RECORDS FOR THIS EXERCISE:

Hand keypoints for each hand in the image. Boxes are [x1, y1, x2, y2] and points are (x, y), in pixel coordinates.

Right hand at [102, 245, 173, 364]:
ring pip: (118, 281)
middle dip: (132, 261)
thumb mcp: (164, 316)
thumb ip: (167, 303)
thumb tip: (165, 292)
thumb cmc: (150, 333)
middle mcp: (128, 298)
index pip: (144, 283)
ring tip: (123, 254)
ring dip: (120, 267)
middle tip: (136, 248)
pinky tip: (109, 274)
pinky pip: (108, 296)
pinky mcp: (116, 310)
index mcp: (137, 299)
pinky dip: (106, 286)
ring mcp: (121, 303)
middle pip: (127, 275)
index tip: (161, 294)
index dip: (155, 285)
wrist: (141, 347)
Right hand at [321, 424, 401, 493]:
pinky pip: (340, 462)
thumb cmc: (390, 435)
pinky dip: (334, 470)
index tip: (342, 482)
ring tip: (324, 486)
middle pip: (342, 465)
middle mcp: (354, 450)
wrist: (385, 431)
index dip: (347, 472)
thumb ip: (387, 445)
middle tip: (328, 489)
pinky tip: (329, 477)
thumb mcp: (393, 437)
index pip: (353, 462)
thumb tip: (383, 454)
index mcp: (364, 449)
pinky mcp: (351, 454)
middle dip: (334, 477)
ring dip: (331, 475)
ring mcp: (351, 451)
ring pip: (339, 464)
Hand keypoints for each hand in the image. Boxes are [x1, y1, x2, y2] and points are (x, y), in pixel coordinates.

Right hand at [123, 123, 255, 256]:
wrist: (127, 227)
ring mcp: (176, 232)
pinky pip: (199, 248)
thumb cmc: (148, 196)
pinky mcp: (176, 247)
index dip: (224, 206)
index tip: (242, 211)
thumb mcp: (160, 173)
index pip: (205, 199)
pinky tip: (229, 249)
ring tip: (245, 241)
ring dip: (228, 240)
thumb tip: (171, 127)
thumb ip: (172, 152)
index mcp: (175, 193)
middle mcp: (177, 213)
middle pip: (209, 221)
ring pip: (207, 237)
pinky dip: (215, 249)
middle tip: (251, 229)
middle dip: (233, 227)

TASK DESCRIPTION: From the entries above, give again exactly the lines running from the line with "ring dip: (120, 267)" to the line with "pinky dip: (334, 470)"; include both of those lines.

TASK OUTPUT:
ring dip: (120, 267)
middle tip: (136, 248)
pinky tip: (109, 274)
pinky pip: (108, 296)
pinky mcp: (116, 310)
index mcp: (137, 299)
pinky dip: (106, 286)
ring mcp: (121, 303)
middle pip: (127, 275)
index tip: (161, 294)
index dip: (155, 285)
wrist: (141, 347)
Right hand at [321, 424, 401, 493]:
pinky pip: (340, 462)
thumb cmc: (390, 435)
pinky dip: (334, 470)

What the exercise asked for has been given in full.